# [TASK GOAL]
Where the listing below has a line with "right ear: (1202, 743)", write out exactly that line and every line after it, stopping after the line with "left knee: (1144, 881)".

■ ■ ■ ■ ■ ■ ■

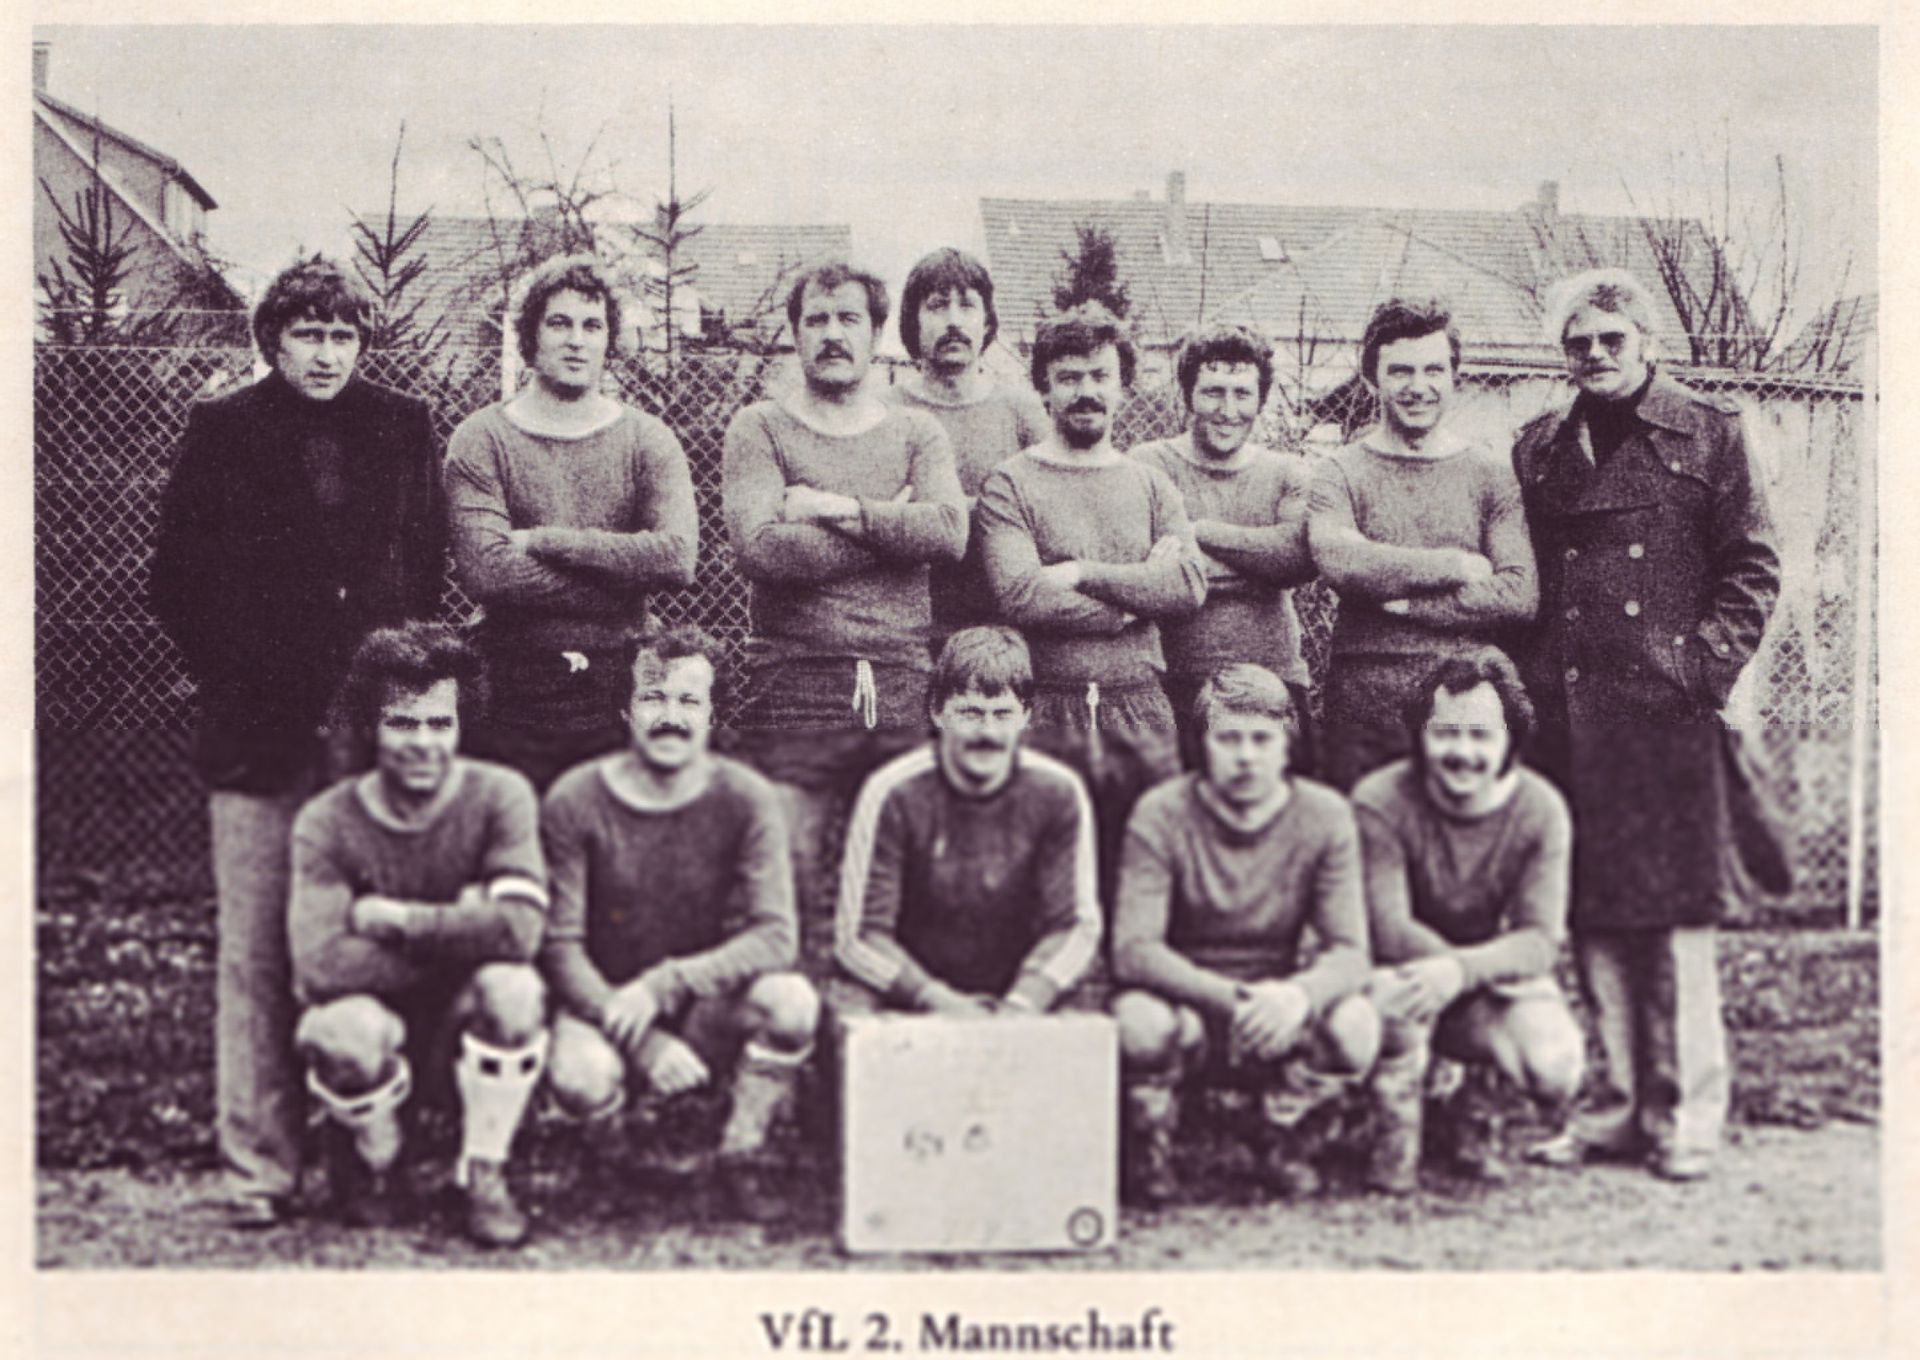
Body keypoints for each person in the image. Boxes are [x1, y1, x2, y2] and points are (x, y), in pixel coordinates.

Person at [149, 256, 444, 1227]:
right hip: (257, 736)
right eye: (308, 334)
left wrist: (378, 685)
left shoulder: (403, 424)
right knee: (256, 954)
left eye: (342, 335)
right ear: (273, 340)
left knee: (369, 945)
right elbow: (176, 584)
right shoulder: (223, 428)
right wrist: (254, 675)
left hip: (371, 743)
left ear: (363, 342)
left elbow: (424, 568)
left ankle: (367, 1161)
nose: (326, 353)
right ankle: (260, 1169)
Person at [1513, 269, 1781, 1182]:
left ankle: (1690, 1112)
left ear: (1648, 343)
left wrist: (1698, 669)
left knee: (1676, 924)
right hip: (1570, 714)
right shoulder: (1540, 447)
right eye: (1579, 343)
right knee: (1594, 916)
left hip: (1665, 715)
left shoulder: (1711, 430)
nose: (1595, 355)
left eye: (1612, 339)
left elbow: (1752, 567)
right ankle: (1617, 1107)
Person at [539, 621, 819, 1221]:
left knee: (791, 1002)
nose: (671, 717)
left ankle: (740, 1152)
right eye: (653, 697)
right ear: (626, 707)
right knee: (581, 1075)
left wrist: (666, 984)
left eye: (689, 700)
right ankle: (616, 1159)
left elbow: (777, 936)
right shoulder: (575, 798)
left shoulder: (746, 796)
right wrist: (641, 1040)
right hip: (604, 1005)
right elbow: (560, 947)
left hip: (699, 1008)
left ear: (714, 712)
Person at [720, 261, 967, 935]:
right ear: (795, 333)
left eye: (849, 319)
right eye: (817, 320)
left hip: (900, 681)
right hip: (791, 681)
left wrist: (833, 509)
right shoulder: (760, 427)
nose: (833, 334)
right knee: (792, 883)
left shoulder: (917, 432)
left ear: (877, 332)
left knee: (897, 886)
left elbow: (948, 533)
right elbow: (762, 550)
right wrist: (890, 525)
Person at [287, 623, 549, 1247]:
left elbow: (520, 932)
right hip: (381, 1026)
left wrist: (398, 921)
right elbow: (320, 964)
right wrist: (465, 928)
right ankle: (378, 1164)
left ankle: (483, 1172)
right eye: (403, 723)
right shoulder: (326, 821)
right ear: (371, 726)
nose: (424, 743)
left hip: (463, 1021)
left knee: (514, 990)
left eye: (440, 723)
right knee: (339, 1026)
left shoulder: (501, 795)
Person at [1110, 665, 1377, 1206]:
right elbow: (1134, 950)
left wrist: (1296, 997)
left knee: (1357, 1025)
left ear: (1288, 742)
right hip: (1190, 1004)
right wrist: (1233, 1000)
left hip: (1278, 1010)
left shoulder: (1325, 815)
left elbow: (1350, 952)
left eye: (1262, 739)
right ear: (1202, 743)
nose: (1246, 756)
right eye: (1228, 739)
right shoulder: (1161, 813)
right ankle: (1154, 1144)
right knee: (1137, 1023)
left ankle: (1283, 1134)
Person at [446, 254, 698, 792]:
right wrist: (622, 578)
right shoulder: (481, 437)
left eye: (592, 326)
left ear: (609, 339)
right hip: (509, 681)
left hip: (622, 681)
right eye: (559, 323)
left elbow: (676, 558)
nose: (576, 341)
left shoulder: (649, 439)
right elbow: (488, 573)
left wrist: (546, 541)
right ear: (530, 336)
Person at [977, 306, 1206, 897]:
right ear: (1044, 388)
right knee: (1040, 888)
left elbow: (1187, 585)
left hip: (1142, 709)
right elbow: (1023, 594)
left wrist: (1082, 572)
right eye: (1070, 377)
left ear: (1123, 385)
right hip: (1045, 709)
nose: (1087, 391)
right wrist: (1134, 600)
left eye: (1101, 376)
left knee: (1144, 881)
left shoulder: (1151, 483)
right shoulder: (1010, 482)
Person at [1355, 649, 1584, 1193]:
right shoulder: (1380, 800)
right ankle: (1391, 1136)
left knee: (1554, 1062)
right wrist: (1443, 972)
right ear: (1420, 735)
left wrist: (1460, 973)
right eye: (1446, 733)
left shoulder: (1539, 808)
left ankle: (1472, 1107)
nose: (1463, 753)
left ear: (1510, 739)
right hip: (1399, 975)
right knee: (1394, 1004)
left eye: (1481, 735)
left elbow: (1539, 939)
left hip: (1483, 979)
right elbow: (1386, 925)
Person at [1308, 298, 1539, 790]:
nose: (1418, 387)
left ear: (1454, 375)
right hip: (1366, 696)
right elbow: (1343, 563)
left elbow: (1518, 594)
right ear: (1372, 377)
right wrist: (1454, 565)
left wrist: (1408, 602)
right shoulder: (1338, 471)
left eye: (1433, 370)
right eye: (1400, 371)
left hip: (1465, 699)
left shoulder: (1491, 473)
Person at [833, 626, 1102, 1017]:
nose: (988, 733)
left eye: (1003, 714)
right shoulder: (893, 791)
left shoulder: (1058, 791)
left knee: (1092, 1018)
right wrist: (939, 1001)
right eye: (970, 713)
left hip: (1018, 992)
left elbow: (1075, 926)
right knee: (849, 1012)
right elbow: (861, 934)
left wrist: (1023, 1002)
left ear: (1026, 715)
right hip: (913, 989)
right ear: (937, 712)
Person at [1129, 323, 1317, 770]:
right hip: (1176, 682)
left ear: (1261, 400)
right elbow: (1144, 573)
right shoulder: (1148, 465)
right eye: (1213, 392)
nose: (1228, 410)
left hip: (1275, 684)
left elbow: (1296, 558)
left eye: (1242, 394)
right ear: (1188, 395)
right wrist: (1257, 566)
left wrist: (1197, 533)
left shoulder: (1288, 472)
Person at [885, 247, 1050, 640]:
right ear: (912, 321)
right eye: (937, 306)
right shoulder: (886, 411)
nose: (954, 321)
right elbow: (881, 518)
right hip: (909, 626)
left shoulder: (1022, 410)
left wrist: (936, 515)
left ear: (987, 321)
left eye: (967, 306)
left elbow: (1049, 511)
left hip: (1006, 626)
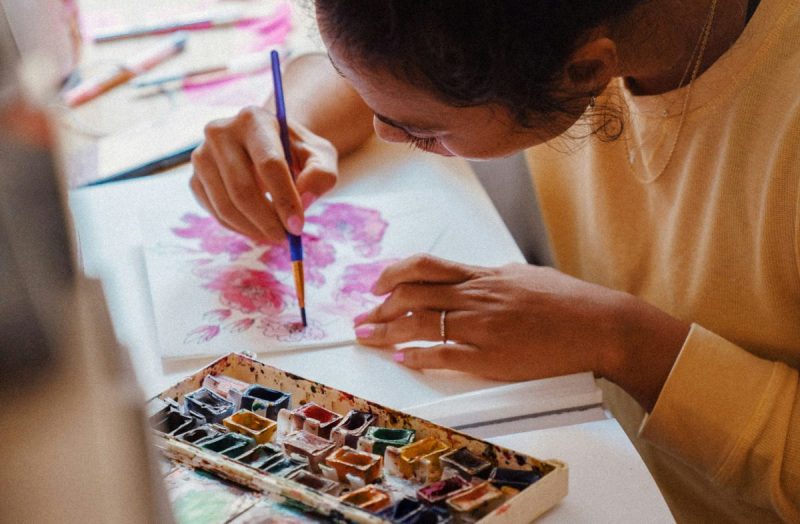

■ ■ ■ ■ ■ ■ ■

# [WRITTEN RESPONSE]
right ear: (1202, 743)
nose: (1246, 756)
right eye: (1228, 739)
right shoulder: (1161, 813)
right ankle: (1154, 1144)
right knee: (1137, 1023)
left ankle: (1283, 1134)
Person at [446, 254, 698, 792]:
right wrist: (622, 578)
right shoulder: (481, 437)
left eye: (592, 326)
left ear: (609, 339)
right hip: (509, 681)
left hip: (622, 681)
right eye: (559, 323)
left elbow: (676, 558)
nose: (576, 341)
left shoulder: (649, 439)
right elbow: (488, 573)
left wrist: (546, 541)
right ear: (530, 336)
Person at [977, 306, 1206, 897]:
right ear: (1044, 388)
right knee: (1040, 888)
left elbow: (1187, 585)
left hip: (1142, 709)
right elbow: (1023, 594)
left wrist: (1082, 572)
right eye: (1070, 377)
left ear: (1123, 385)
right hip: (1045, 709)
nose: (1087, 391)
right wrist: (1134, 600)
left eye: (1101, 376)
left knee: (1144, 881)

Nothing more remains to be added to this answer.